Así que lo de la coartada cultural para el desmelene nunca le cuajó a De Havilland , que pensaba que Hollywood era esencialmente hipócrita . De hecho, nunca le preocupó demasiado su figura, así que Edith Head, la mítica diseñadora de vestuario de la Paramount, le confeccionaba vestidos que estilizasen su silueta, por otra parte más cercana al público femenino que las de Vivien Leigh, por ejemplo, que casi no comía. Por eso John Huston, al que le gustaba la mujer «curvie» y talentosa, se la llevaba a la piscina o al huerto, que en su caso era lo mismo.

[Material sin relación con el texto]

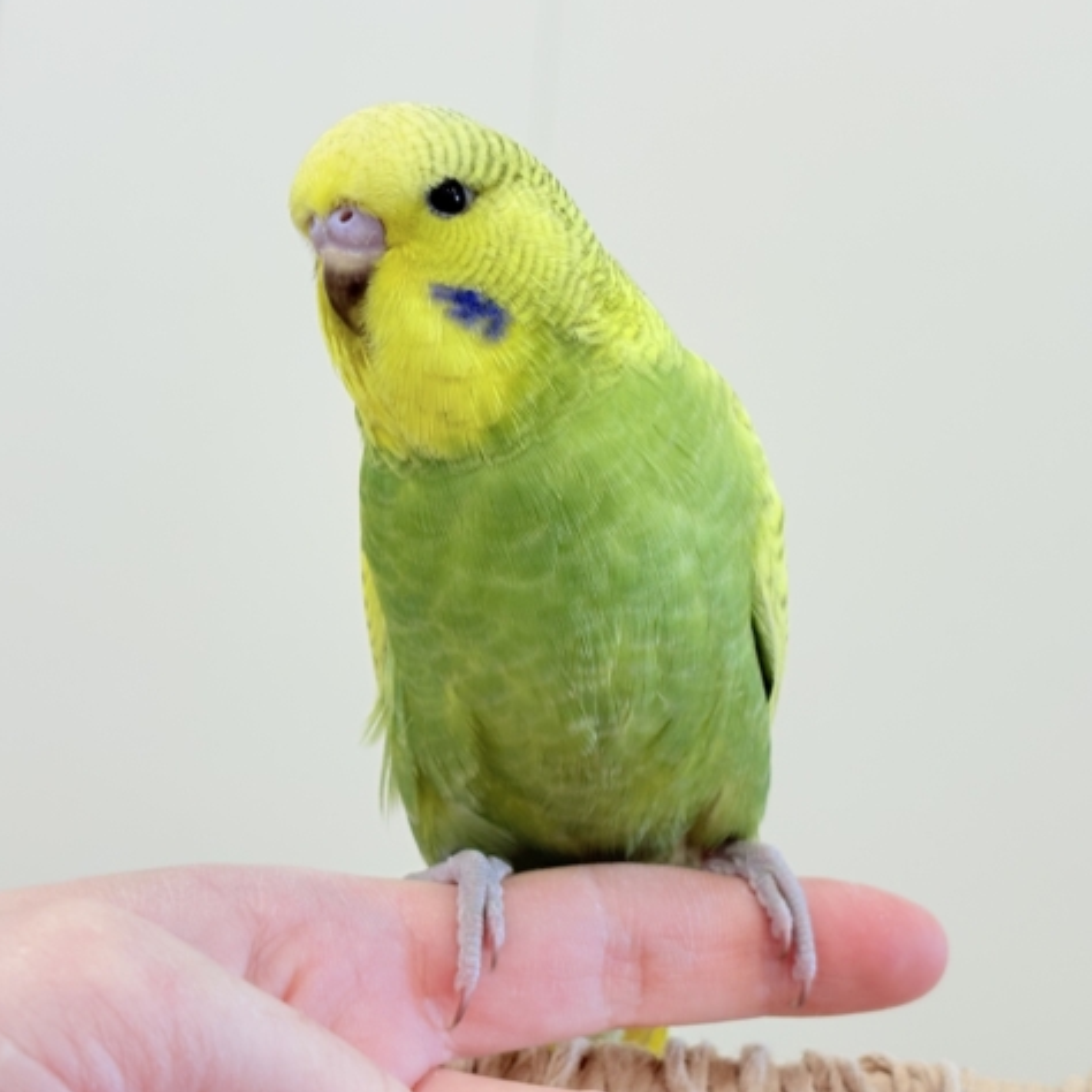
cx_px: 617
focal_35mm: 62
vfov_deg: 27.7
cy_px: 544
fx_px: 2213
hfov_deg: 27.7
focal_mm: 5.96
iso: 32
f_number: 1.6
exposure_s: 1/50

También James Stewart y Howard Hughes mantuvieron sendos idilios con la actriz de genio espontáneo pero firme voluntad.

De Havilland asumió que ignorar el propio cuerpo o modelarlo según la Warner o la industria entera era un error y que, por lo tanto, el guion no debía exigirle mayores esfuerzos estéticos que los propios de un buen diálogo, un conflicto de caracteres y un afán de verosimilitud… Y ahora nos parece que ya forma parte de la historia del cine quien fue su reina absoluta, aunque la sobrevivan otras diosas de la edad de oro, como Rhonda Fleming, Kim Novak, Sophia Loren o Eva Marie Saint .

Al fin y al cabo, lo mismo nos ocurrirá cuando ellas falten, que sentiremos otra orfandad y una punzada nostálgica porque aquellas mujeres constituyeron una democracia de los afectos elegantísima y verosímil. Aunque solo fuese de celuloide. Pero los códigos cambian y hoy n os hemos instalado en los «lolitismos» poligoneros de Miley Cyrus y en las inexpresividades de Kristen Stewart moviendo las cejas o vendiendo colonias. Adaptarse o morir, amada Olivia.